## EXCERPTED PASSAGE
──────

Songs also are composed of words, they're sung by those embittered,
they strive to oust their bitterness, but bitterness won't leave them.
There were periods when migration - a milestone in the life of a Greek - was an inevitable stage in his life-cycle (birth, marriage, migrancy, death), a stage predetermined by his fate within the limits of the roles he was called upon to play in his community.
Thus, in traditional society, ‘Migration came to be associated with any youth reaching manhood and thus being obliged to leave home and seek elsewhere his fortune and worldly knowledge - an event that acquired the character of a rite of passage. Like a birth or marriage or death, it was a turning-point in life, the point at which the individual passed from one social and existential condition to another, horn one country to another' (M. Terzopoulou - E. Psychoyiou).
There was nothing slight about the wish once uttered for newly-born or young Epirot children: ‘May he become a baker in the City (of Constantinople)'. For very often those children were destined to follow their elders from early on, from even only twelve years of age, in their search of fortune in a foreign land. Nor are I he poetic motifs, common to songs about both migration and marriage or death, quite fortuitous (see, for instance, the Pontic song about life away from home, (A cretan ship) known as katsangell' it is sung and danced at weddings at the moment when the mother-in-law ritually introduces the bride to her new home).
The departure of a family member, whether through marriage, migration, or death, was always a traumatic occasion within the close-knit unit of a traditional Greek family. And since the family is in fact crypto-matriarchal, it is the mother herself who undertakes in a ritual manner to 'banish' both her son to foreign lands (You scold me, mother out of home, You drive me mother out of home) and her daughter to an alien hearth, her husband's home or village (as one wedding song puts it: ‘One Friday and one Saturday evening, mother banished me...I leave weeping...') An entire ritual in which the kneading of bread-dough plays an important part is involved on both occasions of departure (Forgetful, I am truly glad). One of the resulting bread-loaves, scored with a cross, was preserved among the icons, while good fortune was invoked in various acts of sympathetic magic: a silver coin (a para) was inserted into the loaf handed to the migrant; on leaving he had to walk through a flock of white sheep, symbol of happiness; his last draught of water was drawn from the village well, and he cupped some of it in the palms of his hands and threw it behind him; and with his right foot he had to kick over a crock of wheat and coins as he emerged from his home, and then gather up both and take them away with him.

──────

## DATA PROVIDED

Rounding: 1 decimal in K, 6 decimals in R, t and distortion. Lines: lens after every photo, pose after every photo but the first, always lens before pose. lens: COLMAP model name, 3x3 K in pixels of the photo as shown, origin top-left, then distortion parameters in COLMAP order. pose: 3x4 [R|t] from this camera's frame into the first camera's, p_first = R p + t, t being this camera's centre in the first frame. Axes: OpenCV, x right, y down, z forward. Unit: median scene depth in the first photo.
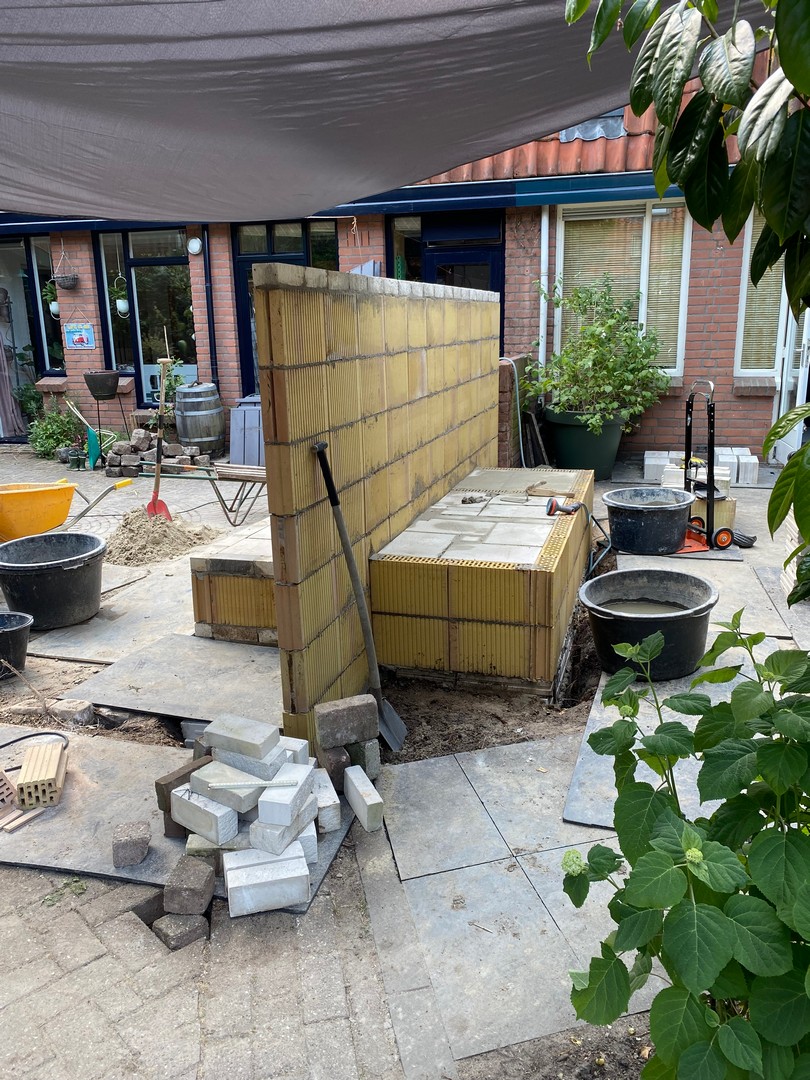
lens RADIAL K [[815.0, 0, 403.1], [0, 815.0, 535.5], [0, 0, 1]] dist [0.007886, -0.006843]
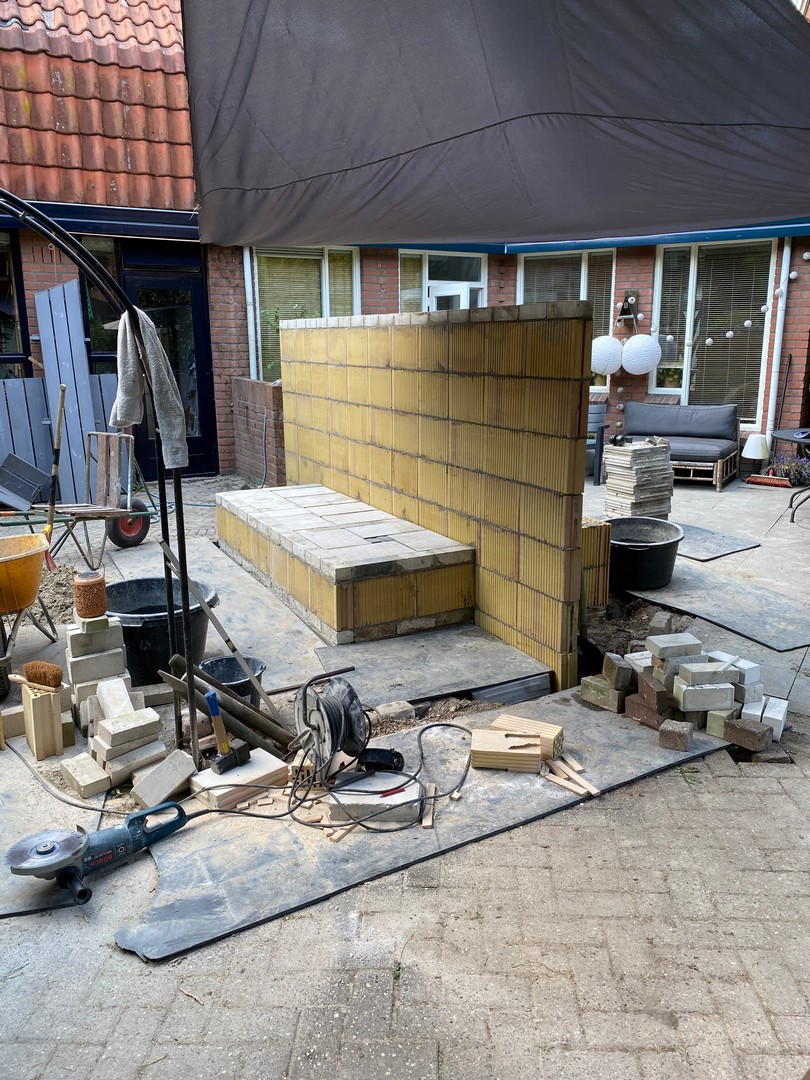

──────

## TASK A
Rewrite the paragraph of the Greek migration passage that begins "The departure of a family member" as a short list, keeping its main facts.
## TASK B
Extend the passage on Greek migration and its songs, picking up after its final sentence.

## ANSWER SECTION A
- In a close-knit traditional Greek family, any departure of a member, whether by marriage, migration or death, was traumatic.
- Because the family is crypto-matriarchal, the mother ritually "banishes" her son to foreign lands and her daughter to her husband's home or village.
- Both departures involve a ritual centered on kneading bread-dough.
- One loaf, scored with a cross, was kept among the icons.
- Good fortune was sought through acts of sympathetic magic:
  - A silver coin (a para) was put into the loaf given to the migrant.
  - On leaving, he walked through a flock of white sheep, a symbol of happiness.
  - He drank his last water from the village well, cupped some in his palms and threw it behind him.
  - As he left his home, he kicked over a crock of wheat and coins with his right foot, then gathered both up and took them with him.

## ANSWER SECTION B
A curse upon the carpenters who build the sailing vessels,
in which young bridegrooms sail away and leave their brides a-weeping.
Songs about Greeks far from home are usually the creation of those who have been left behind, particularly the women folk, foremost among them being the mother and the wife or sweetheart of the migrant (a sister more rarely plays a part). The total absence of the father is wholly characteristic, as it is in all other cases of rides of passage in which the women predominate. In the poetic language of a traditional society the father may appear only in a strong and leading role. In the event therefore that he is unable to protect his family from the grievous consequences of migration he is excluded by the womenfolk, who impose their own sentiments, their own interpretation of the event, upon the song. For ‘if migration as a social occurence is the preserve of men, as a phenomenon subject to an individual's moral judgement in the name of the basic tenets of a popular society and of purely philosophic considerations it is the preserve of women' (Guy Saunier).
Thus the wife of a migrant, though at first she insists on his taking her with him to perform a wife's everyday chores (I wish for all the months in turn) or for companionship (When you go off to foreign lands), eventually submits lo his reply, ‘Where I am going, lissom one, no woman ever travels'. It was the same for the mother who had to ‘banish' her son so he should fulfil his role in society, though she might wish to thwart his departure (Forgetful, I am truly glad). Both of them, repositories of collective knowledge and memory, fear the outcome will be death (You drive me mother out of home) or, no less evil, ensnarement by another woman in a strange land and therefore mythicized in a negative manner.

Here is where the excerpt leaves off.